Byron Menides August 14, 1999 Worcester, MA

Rating: 1 stars
Summary: A no-brainer
Review: No genius this guy. The style of writing is ok - but let's be honest don't we know this? I mean, if you don't know that "Marketing is a strategic activity and discipline focused on the endgame of getting more consumers to buy your product more often so that your company makes more money.", then get out of this line of work. Brain candy for no-brain chief executives who "don't get this marketing thing". Avoid.

Rating: 5 stars
Summary: One Of The Best Marketing Books I have Read
Review: I've read all of Peters' books, and Porter's and Built To Last, and they all are excellent. But Sergio's new book provides one of the best blueprints for actually marketing your product or service -- something the other books don't do. Some reviewers have taken him to task for being too simplistic, but his basic approach takes the magic out of the discipline and connects it to actual sales. That's not simplicity, it's business. Should be required reading for all marketing managers.

Rating: 1 stars
Summary: From the man who brought you New Coke
Review: Better Title: "Marketing As It's Always Been and Always Will Be"

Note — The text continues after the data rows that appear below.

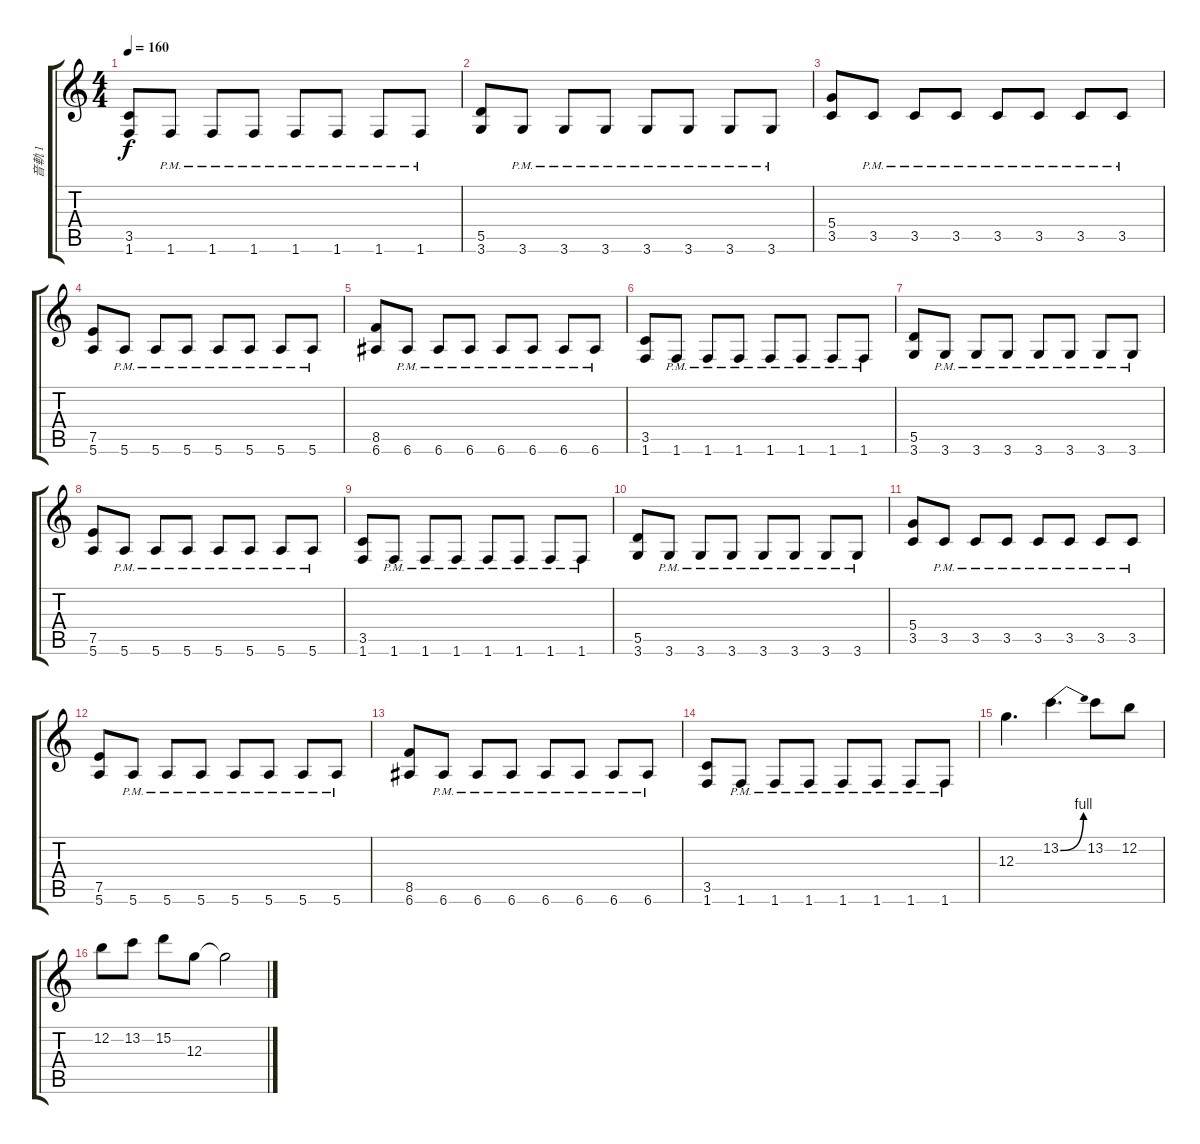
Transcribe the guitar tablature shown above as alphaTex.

\track ("音軌 1" "音軌 1") {instrument overdrivenguitar}
\staff {score tabs}
\tuning (E4 B3 G3 D3 A2 E2) {hide}
\ts (4 4)
\tempo 160
\clef g2
\ks c
(3.5 1.6).8{dy f} 1.6{pm}.8 1.6{pm}.8 1.6{pm}.8 1.6{pm}.8 1.6{pm}.8 1.6{pm}.8 1.6{pm}.8 |
(5.5 3.6).8 3.6{pm}.8 3.6{pm}.8 3.6{pm}.8 3.6{pm}.8 3.6{pm}.8 3.6{pm}.8 3.6{pm}.8 |
(5.4 3.5).8 3.5{pm}.8 3.5{pm}.8 3.5{pm}.8 3.5{pm}.8 3.5{pm}.8 3.5{pm}.8 3.5{pm}.8 |
(7.5 5.6).8 5.6{pm}.8 5.6{pm}.8 5.6{pm}.8 5.6{pm}.8 5.6{pm}.8 5.6{pm}.8 5.6{pm}.8 |
(8.5 6.6).8 6.6{pm}.8 6.6{pm}.8 6.6{pm}.8 6.6{pm}.8 6.6{pm}.8 6.6{pm}.8 6.6{pm}.8 |
(3.5 1.6).8 1.6{pm}.8 1.6{pm}.8 1.6{pm}.8 1.6{pm}.8 1.6{pm}.8 1.6{pm}.8 1.6{pm}.8 |
(5.5 3.6).8 3.6{pm}.8 3.6{pm}.8 3.6{pm}.8 3.6{pm}.8 3.6{pm}.8 3.6{pm}.8 3.6{pm}.8 |
(7.5 5.6).8 5.6{pm}.8 5.6{pm}.8 5.6{pm}.8 5.6{pm}.8 5.6{pm}.8 5.6{pm}.8 5.6{pm}.8 |
(3.5 1.6).8 1.6{pm}.8 1.6{pm}.8 1.6{pm}.8 1.6{pm}.8 1.6{pm}.8 1.6{pm}.8 1.6{pm}.8 |
(5.5 3.6).8 3.6{pm}.8 3.6{pm}.8 3.6{pm}.8 3.6{pm}.8 3.6{pm}.8 3.6{pm}.8 3.6{pm}.8 |
(5.4 3.5).8 3.5{pm}.8 3.5{pm}.8 3.5{pm}.8 3.5{pm}.8 3.5{pm}.8 3.5{pm}.8 3.5{pm}.8 |
(7.5 5.6).8 5.6{pm}.8 5.6{pm}.8 5.6{pm}.8 5.6{pm}.8 5.6{pm}.8 5.6{pm}.8 5.6{pm}.8 |
(8.5 6.6).8 6.6{pm}.8 6.6{pm}.8 6.6{pm}.8 6.6{pm}.8 6.6{pm}.8 6.6{pm}.8 6.6{pm}.8 |
(3.5 1.6).8 1.6{pm}.8 1.6{pm}.8 1.6{pm}.8 1.6{pm}.8 1.6{pm}.8 1.6{pm}.8 1.6{pm}.8 |
12.3.4{d} 13.2{be (bend 0 0 60 4)}.4{d} 13.2.8 12.2.8 |
12.2.8 13.2.8 15.2.8 12.3.8 12.3{t}.2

All books have one big idea. The rest of the book wraps itself around that idea to provide factual support, anecdotal imagery and meaningful context.

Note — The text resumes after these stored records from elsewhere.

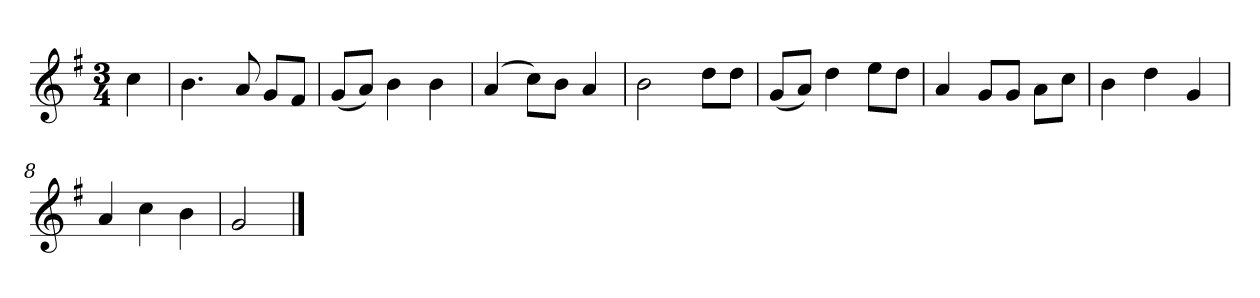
**kern
*part1
*staff1
*k[f#]
*M3/4
*MM120
=
4cc
=1
4.b
8a
8gL
8f#J
=2
(8gL
8aJ)
4b
4b
=3
(4a
8ccL)
8bJ
4a
=4
2b
8ddL
8ddJ
=5
(8gL
8aJ)
4dd
8eeL
8ddJ
=6
4a
8gL
8gJ
8aL
8ccJ
=7
4b
4dd
4g
=8
4a
4cc
4b
=9
2g
==
*-
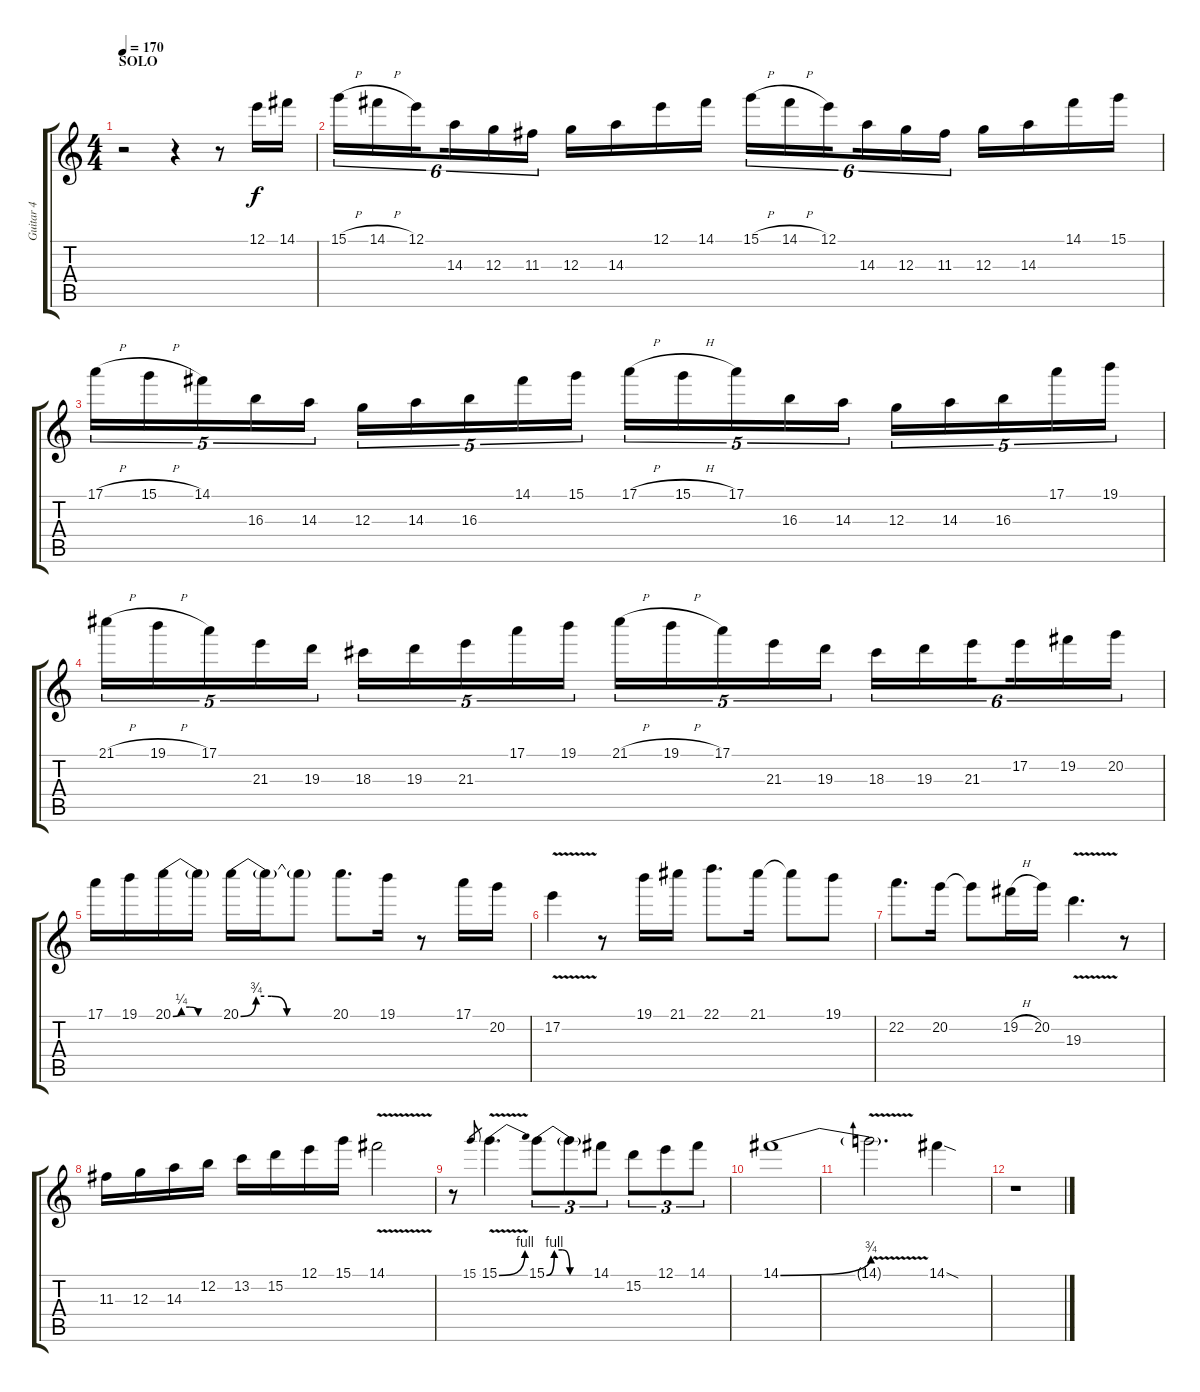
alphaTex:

\track ("Guitar 4" "Guitar 4") {instrument distortionguitar}
\staff {score tabs}
\tuning (E4 B3 G3 D3 A2 E2) {hide}
\ts (4 4)
\section ("" "SOLO")
\tempo 170
\clef g2
\ks c
r.2{dy f volume 13 instrument distortionguitar} r.4 r.8 12.1.16 14.1.16 |
15.1{h}.16{tu (6 4)} 14.1{h}.16{tu (6 4)} 12.1.16{tu (6 4) beam splitsecondary} 14.3.16{tu (6 4)} 12.3.16{tu (6 4)} 11.3.16{tu (6 4)} 12.3.16 14.3.16 12.1.16 14.1.16 15.1{h}.16{tu (6 4)} 14.1{h}.16{tu (6 4)} 12.1.16{tu (6 4) beam splitsecondary} 14.3.16{tu (6 4)} 12.3.16{tu (6 4)} 11.3.16{tu (6 4)} 12.3.16 14.3.16 14.1.16 15.1.16 |
17.1{h}.16{tu (5 4)} 15.1{h}.16{tu (5 4)} 14.1.16{tu (5 4)} 16.3.16{tu (5 4)} 14.3.16{tu (5 4)} 12.3.16{tu (5 4)} 14.3.16{tu (5 4)} 16.3.16{tu (5 4)} 14.1.16{tu (5 4)} 15.1.16{tu (5 4)} 17.1{h}.16{tu (5 4)} 15.1{h}.16{tu (5 4)} 17.1.16{tu (5 4)} 16.3.16{tu (5 4)} 14.3.16{tu (5 4)} 12.3.16{tu (5 4)} 14.3.16{tu (5 4)} 16.3.16{tu (5 4)} 17.1.16{tu (5 4)} 19.1.16{tu (5 4)} |
21.1{h}.16{tu (5 4)} 19.1{h}.16{tu (5 4)} 17.1.16{tu (5 4)} 21.3.16{tu (5 4)} 19.3.16{tu (5 4)} 18.3.16{tu (5 4)} 19.3.16{tu (5 4)} 21.3.16{tu (5 4)} 17.1.16{tu (5 4)} 19.1.16{tu (5 4)} 21.1{h}.16{tu (5 4)} 19.1{h}.16{tu (5 4)} 17.1.16{tu (5 4)} 21.3.16{tu (5 4)} 19.3.16{tu (5 4)} 18.3.16{tu (6 4)} 19.3.16{tu (6 4)} 21.3.16{tu (6 4) beam splitsecondary} 17.2.16{tu (6 4)} 19.2.16{tu (6 4)} 20.2.16{tu (6 4)} |
17.1.16 19.1.16 20.1{be (custom 0 0 10 1 20 1 30 0 60 0)}.16 20.1{t}.16 20.1{be (custom 0 0 10 3 20 3 30 0 60 0)}.16 20.1{t}.16 20.1{t}.8 20.1.8{d} 19.1.16 r.8 17.1.16 20.2.16 |
17.2{v}.4 r.8 19.1.16 21.1.16 22.1.8{d} 21.1.16 21.1{t}.8 19.1.8 |
22.2.8{d} 20.2.16 20.2{t}.8 19.2{h}.16 20.2.16 19.3{v}.4{d} r.8 |
11.3.16 12.3.16 14.3.16 12.2.16 13.2.16 15.2.16 12.1.16 15.1.16 14.1{v}.2 |
r.8 15.1.8{gr} 15.1{be (bend 0 0 60 4) v}.4{d} 15.1{be (custom 0 0 10 4 20 4 30 0 60 0)}.8{tu (3 2)} 15.1{t}.8{tu (3 2)} 14.1.8{tu (3 2)} 15.2.8{tu (3 2)} 12.1.8{tu (3 2)} 14.1.8{tu (3 2)} |
14.1{be (bend 0 0 60 3)}.1 |
14.1{v t}.2{d} 14.1{sod}.4 |
r.1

Zyman's big idea is right there in bold text on page 5: "The Marketing Business is Supposed to Make Money." "The End of Marketing As We Know It" from the title is Zyman's plea that marketing no longer be conducted as if it were a black art, one that cannot be measured or scientifically planned.

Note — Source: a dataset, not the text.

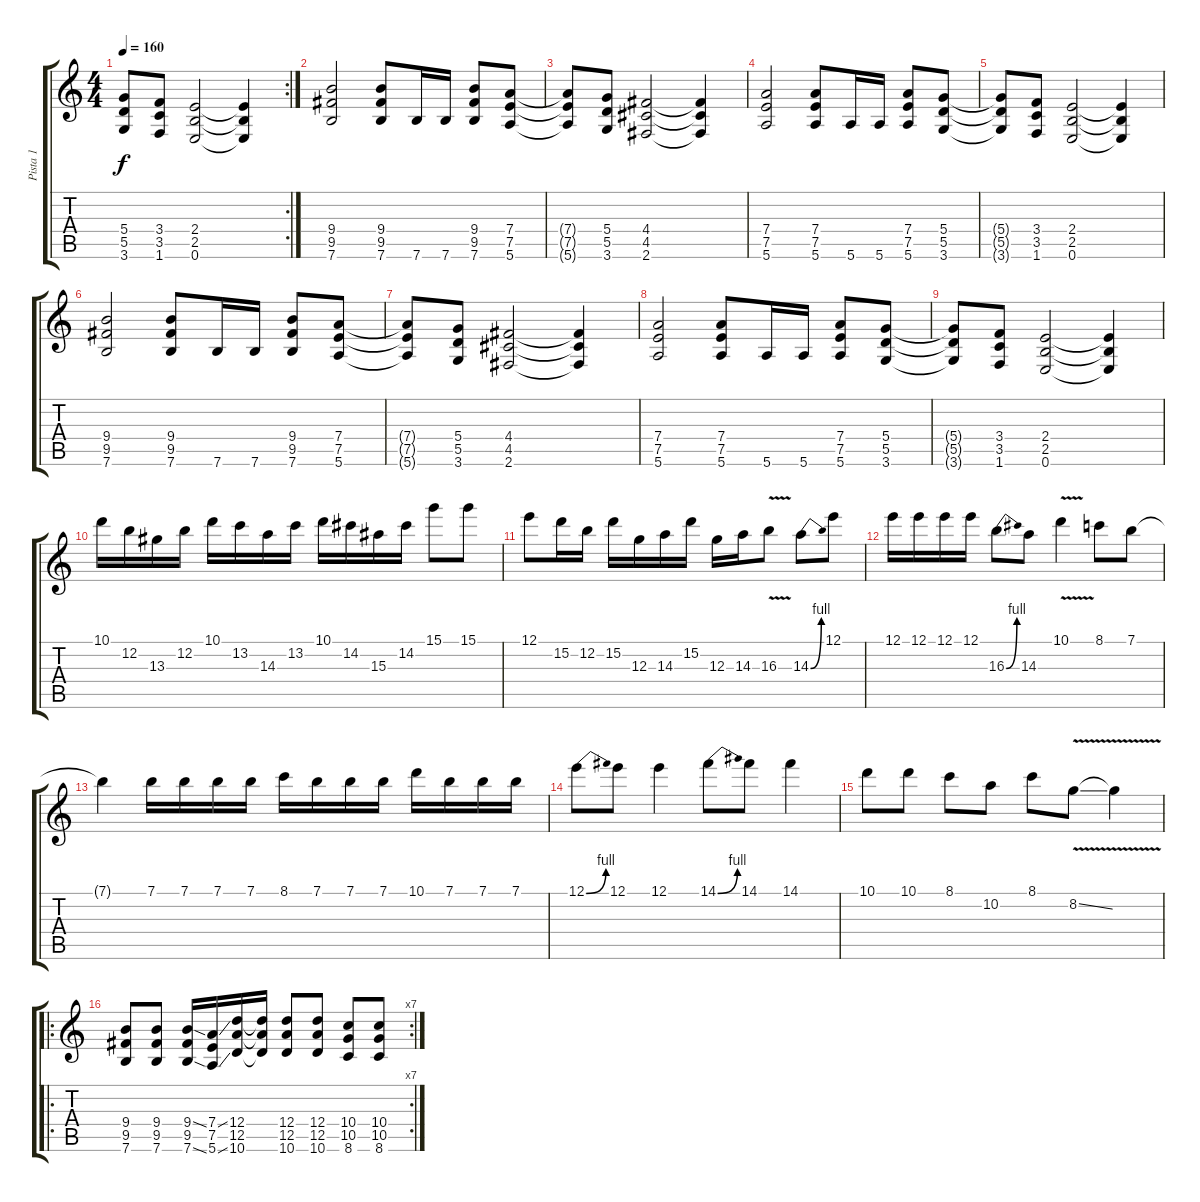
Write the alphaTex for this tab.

Marketing as a black art is a hard metaphor to shake. (Sam Wanamaker is attributed with saying something like: "I know that 50% of my advertising is wasting money. I just don't know which 50%." over 50 years ago.)

I don't share Zyman's experience with super-sized corporations such as Coca Cola or Microsoft. But as president of a marketing agency for several years and as an independent marketing consultant for many more, I know that when working with small businesses (and that's businesses from $0 in revenue to $100+ Million), return on investment is always the first thing off the CEO's lips. "How is this going to make us money?"

Marketing is about making money. It always has been.

Every now and then a business will succumb to the siren song of the ad agency that, without much research or experience, asks the CEO or marketing director to "just trust us." Those kind of marketing people make it hard on the rest of us.

You see it's not hard to convince a CEO that marketing is working. At least not when it is.

What is hard is convincing a CEO that an up-front investment must be made before the results occur. And that the investment must be continued until the results arrive.

"The End of Marketing As We Know It?" I don't think so. More like "Marketing As It's Always Been and Always Will Be."